• **PASSAGE**:
Secrets Behind Hollywood Heartbreaks—John Wayne & Chata Wayne
I have a theory that the reasons for the breakup of John Wayne’s second marriage are deeply rooted in his first.
Here is the background.
Wayne’s first marriage was in 1933 to Josephine Saenz, daughter of a Mexican government official and a devout Catholic.
John, too, is a Catholic—that is, he is but he isn’t. His folks were, but they went their separate ways when he was fifteen, so he wasn’t actually brought up as a practicing member of the Catholic faith.
Josephine was Society with a capital S. John was just plain Duke (his friends in Hollywood still call him that) Morrison, bit player and stunt man. Josephine’s society was the real thing—strictly Pasadena, not Hollywood. She is still high society and, incidentally, still a very beautiful woman.
To John, things came the hard way. He got his big break in “The Big Trail” in 1929, made by Raoul Walsh for the old Fox Company. Walsh had discovered him at Fox Studio working as a prop man for the summer. The various studios made a practice of giving kids—particularly football players—jobs during the vacation months, and Wayne, who made the varsity team in his sophomore year at the University of Southern California, was being touted as a coming football star.
“Trail” was intended to make a big movie star out of him but it flopped. Then he did a few other pictures and went into a decline. (Wayne recently was named Number One box-office star, along with Doris Day, for the third year by theatre owners in the country.)
During his decline he had to make a living doing something, so he made westerns that took only eight days to shoot for Republic and Universal—“The Three Mesquiteers” series and other quickies. It was hard work. There were no doubles; he did his own fighting. He arrived on the set at 6:00 am. and after a rugged day got home dirty and tired at 7:30 p.m. only to find that his dinner clothes had been laid out by Josephine. And off they went to a party!

• **DATA SECTION**:
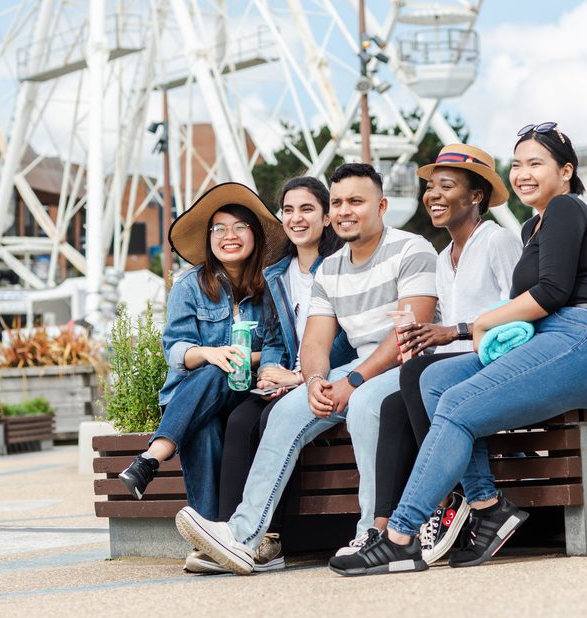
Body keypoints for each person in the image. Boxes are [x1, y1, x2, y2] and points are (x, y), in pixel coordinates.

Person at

• **TASK SET**:
(a) Reproduce a portion of the John Wayne article word for word. Begin at the words "John, too, is" and stop after the words "very beautiful woman.".
(b) List every person named in the John Wayne article, counting each person only once.
(c) According to the John Wayne article, in what year did Wayne first marry?

• **REPLIES**:
(a)
John, too, is a Catholic—that is, he is but he isn’t. His folks were, but they went their separate ways when he was fifteen, so he wasn’t actually brought up as a practicing member of the Catholic faith.
Josephine was Society with a capital S. John was just plain Duke (his friends in Hollywood still call him that) Morrison, bit player and stunt man. Josephine’s society was the real thing—strictly Pasadena, not Hollywood. She is still high society and, incidentally, still a very beautiful woman.

(b) John Wayne, Chata Wayne, Josephine Saenz, Raoul Walsh, Doris Day

(c) 1933